В другие дни ее несколько раз приглашали к обеду - если так можно было назвать сборище, где собирались человек по десяти самого зверского вида, ели руками, переговаривались и хохотали, и понимала она их язык едва-едва, а иной раз не понимала вообще. Среди этих зверолюдей он казался принцем в изгнании - костюм дорогого сукна, белоснежная рубашка и, кажется, даже галстук. И грация танцора в каждом движении. Разве что три серебряных кольца в ухе и шрамы на левой скуле и щеке портили этот образ.

Сейчас он сидит в одном нательном белье и наброшенном на плечи халате - сидит обыденно, словно у него уже в привычку вошло ждать ее.

- Пойдем. - Он встает, гасит лампу и только сейчас, по падающей из-за угла полосе света она замечает проход в смежную комнату. Там оказывается кровать - слишком уж вальяжно широкая для одного, но все же узковатая для двоих, - и кресло. В комнате тепло, скошенный скат крыши открывается окном, затянутым морозным узором. Где-то там в окно тщатся заглянуть промерзшие острые звезды. На столике что-то съестное - какие-то рисовые колобки, лепешки, холодное мясо. Бутылка скотча и два толстодонных стакана

Он открывает бутылку, зубами и без всякого изящества, плескает в оба стакана, берет один и кусок мяса и садится в кресло. Закладывает ногу на ногу.

Без мыслей, без страха, лишь ощущая, что нужно, необходимо избавиться от вплавившегося в кости холода она берет второй стакан и ломтик лепешки. Отпивает, закашливается и поспешно заедает лепешкой.

- Это ты так отделала старика? - спрашивает он. - Его будто кошки драли.

Она молча кивает. Виски горячим током бежит по жилам, одновременно согревая и заставляя дрожать.

- Там не было ничего острого, - едва шевеля губами, произносит она. Смотрит на свои пальцы с обломанными ногтями. - И у меня не было маникюрных ножниц.

Он удовлетворенно прикрывает глаза и отпивает еще виски.

- А Ван и Чой?

Она не знает, кто это, но догадывается - речь о тех, кто сперва отпустил ее, а потом… Она снова чувствует их руки, держащие ее, и видит над собой округлое неправдоподобно интеллигентное лицо, едва изменяющее свое выражение даже во время соития. Это было отвратительнее всего.

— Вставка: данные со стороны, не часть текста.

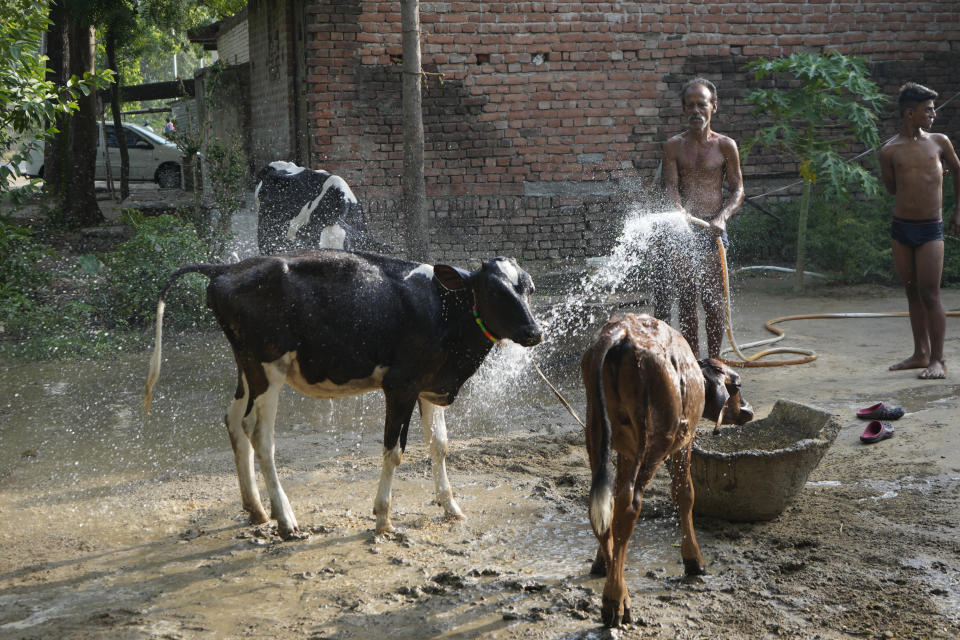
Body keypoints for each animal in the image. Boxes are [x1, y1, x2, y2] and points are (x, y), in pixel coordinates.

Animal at [145, 250, 544, 540]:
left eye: (529, 288)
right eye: (495, 291)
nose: (534, 332)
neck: (445, 310)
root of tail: (228, 268)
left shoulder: (430, 385)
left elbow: (440, 445)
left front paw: (451, 508)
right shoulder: (401, 385)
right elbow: (394, 451)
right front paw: (383, 518)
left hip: (247, 366)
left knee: (233, 421)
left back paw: (256, 509)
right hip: (268, 368)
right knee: (259, 433)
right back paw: (285, 519)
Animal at [580, 312, 752, 628]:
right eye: (736, 385)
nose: (748, 410)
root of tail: (622, 335)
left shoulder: (626, 451)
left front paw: (602, 562)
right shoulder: (685, 441)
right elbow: (684, 494)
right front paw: (693, 561)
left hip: (597, 430)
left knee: (603, 504)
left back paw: (614, 581)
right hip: (660, 437)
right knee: (630, 505)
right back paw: (615, 600)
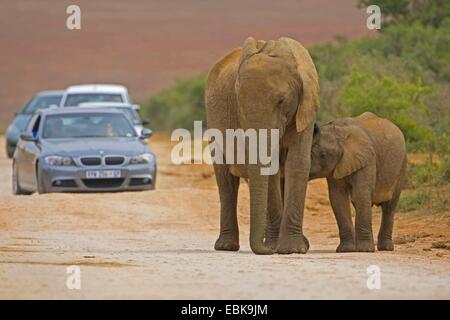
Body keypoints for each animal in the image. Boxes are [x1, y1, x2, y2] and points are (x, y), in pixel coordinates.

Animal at [206, 35, 318, 255]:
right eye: (239, 103)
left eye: (281, 101)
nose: (266, 249)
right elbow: (270, 169)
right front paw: (275, 247)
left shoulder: (305, 109)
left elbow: (298, 164)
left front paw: (294, 249)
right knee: (226, 181)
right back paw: (227, 246)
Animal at [312, 112, 406, 252]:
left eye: (323, 155)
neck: (340, 132)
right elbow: (338, 198)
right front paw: (346, 250)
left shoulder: (367, 159)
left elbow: (360, 194)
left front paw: (365, 250)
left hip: (401, 166)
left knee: (389, 206)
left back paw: (385, 248)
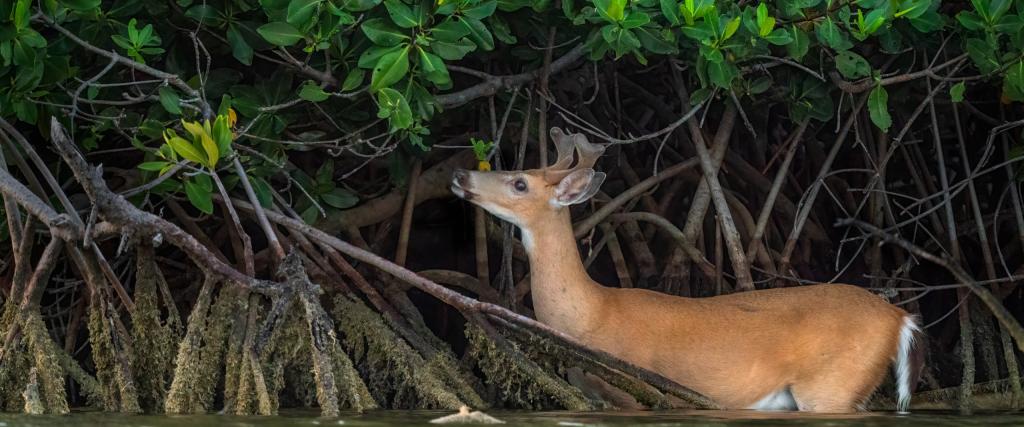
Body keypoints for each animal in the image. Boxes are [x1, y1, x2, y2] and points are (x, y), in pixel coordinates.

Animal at [450, 128, 925, 413]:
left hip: (832, 384)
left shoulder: (633, 391)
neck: (591, 315)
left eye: (520, 183)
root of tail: (899, 317)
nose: (460, 175)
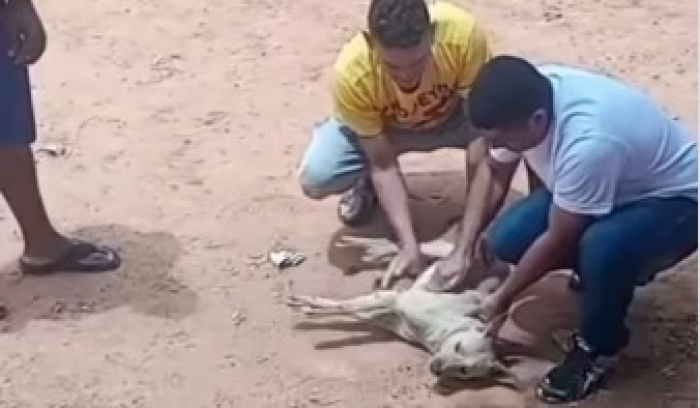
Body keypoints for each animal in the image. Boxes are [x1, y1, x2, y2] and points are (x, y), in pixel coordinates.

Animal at [287, 237, 514, 384]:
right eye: (458, 347)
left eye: (464, 371)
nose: (436, 369)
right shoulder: (396, 300)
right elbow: (345, 305)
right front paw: (307, 305)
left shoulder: (388, 310)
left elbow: (347, 308)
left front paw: (309, 306)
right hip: (440, 251)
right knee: (403, 244)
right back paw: (357, 244)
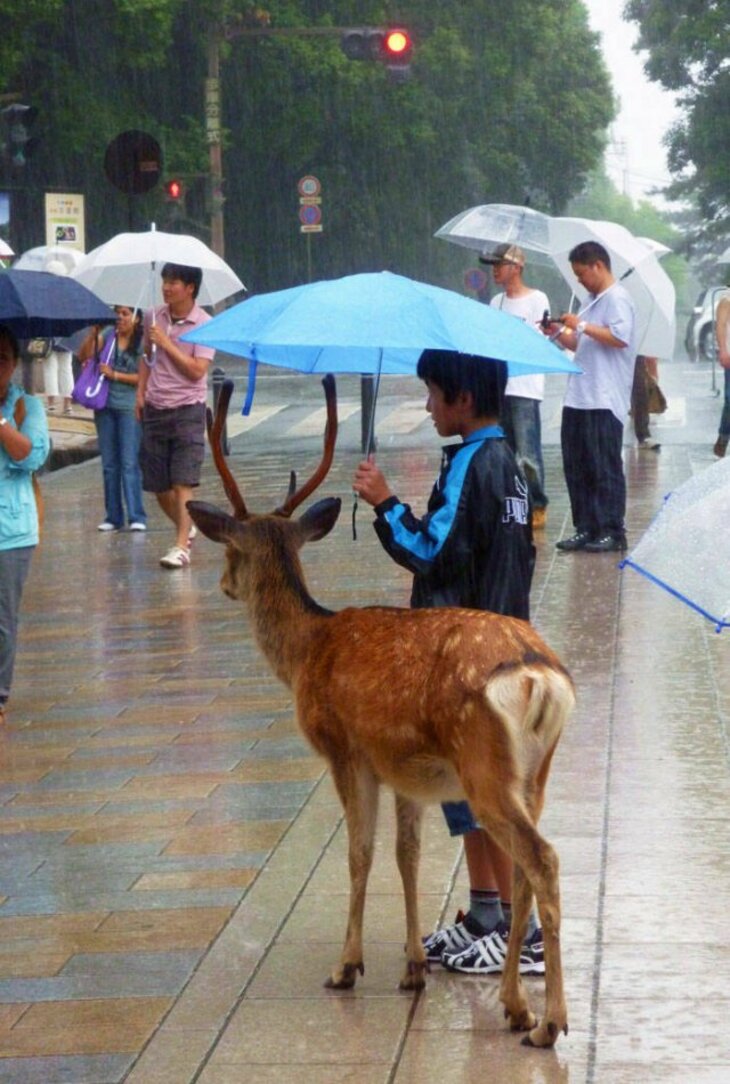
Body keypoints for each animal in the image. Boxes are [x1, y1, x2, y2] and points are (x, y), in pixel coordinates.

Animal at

Когда, задрожав в последней судороге, Ким ткнулся мокрыми губами в ее щеку, ее стошнило - и, очевидно, это было для старика смертельной обидой. Он сперва отдал ее тем двоим, а после велел запереть в холодной коморке.

Она не замечает, что рассказывает все это вслух, равнодушным мертвым голосом. Он слушает, побалтывая стаканом, коричнево-янтарный виски ополаскивает стенки.

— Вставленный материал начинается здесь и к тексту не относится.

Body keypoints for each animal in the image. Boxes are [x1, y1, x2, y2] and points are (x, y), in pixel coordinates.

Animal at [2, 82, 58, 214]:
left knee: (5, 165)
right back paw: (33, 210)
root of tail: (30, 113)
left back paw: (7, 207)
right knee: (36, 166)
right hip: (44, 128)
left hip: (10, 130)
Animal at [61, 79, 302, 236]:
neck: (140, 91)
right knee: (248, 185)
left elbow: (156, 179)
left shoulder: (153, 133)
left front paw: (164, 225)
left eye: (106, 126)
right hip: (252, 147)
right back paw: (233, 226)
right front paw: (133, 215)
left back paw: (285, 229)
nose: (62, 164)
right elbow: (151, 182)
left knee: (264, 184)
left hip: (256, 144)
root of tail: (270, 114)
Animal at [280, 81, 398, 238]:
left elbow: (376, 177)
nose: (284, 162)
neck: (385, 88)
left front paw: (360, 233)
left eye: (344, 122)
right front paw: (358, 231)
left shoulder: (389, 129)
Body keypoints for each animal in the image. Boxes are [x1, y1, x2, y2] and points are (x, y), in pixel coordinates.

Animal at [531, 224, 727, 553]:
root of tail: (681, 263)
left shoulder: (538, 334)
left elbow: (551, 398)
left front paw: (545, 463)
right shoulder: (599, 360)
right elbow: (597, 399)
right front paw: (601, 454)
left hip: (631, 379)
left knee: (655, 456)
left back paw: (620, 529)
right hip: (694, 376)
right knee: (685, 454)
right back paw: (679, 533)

- Поздно, спать пора, - произносит он наконец. Отставляет стакан, встает и скрывается за неприметной дверью, откуда выходит спустя короткое время. Проходит мимо нее, сбрасывает халат, обнажив мускулистое тело, какое впору бы иметь статуе или же гимнасту в цирке, ложится и натягивает на себя покрывало.

- Иди умойся и разотрешь мне спину, - бросает он обыденно, словно они проделывали один и тот же ритуал уже многое множество раз.

Когда она возвращается, сил на то, чтобы лечь, у нее нет. Она садится в кресло, обняв руками плечи. Снова встают перед взором серые глаза - на сей раз такие, какими она видела их в последний раз. Холодные, с желтым алчным огоньком в глубине зрачка.